## To do
Count the lines in the records below that contain the string "values" and reply with the number alone.

## Dataset entries
+-------+

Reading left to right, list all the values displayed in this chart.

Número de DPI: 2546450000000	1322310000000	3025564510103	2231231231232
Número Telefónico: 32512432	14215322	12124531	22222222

+-------+

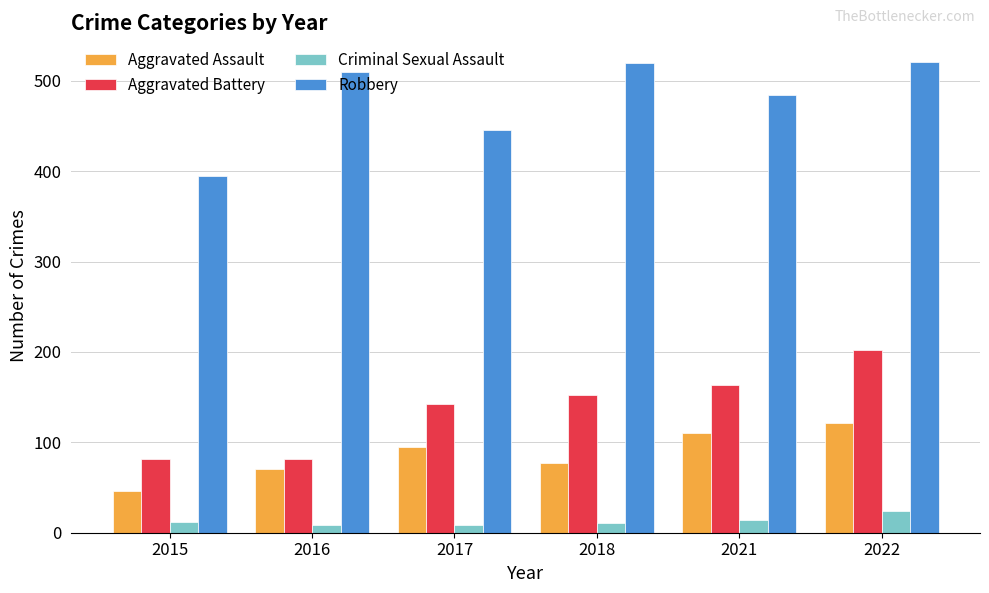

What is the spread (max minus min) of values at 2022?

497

+-------+

## Written answer
2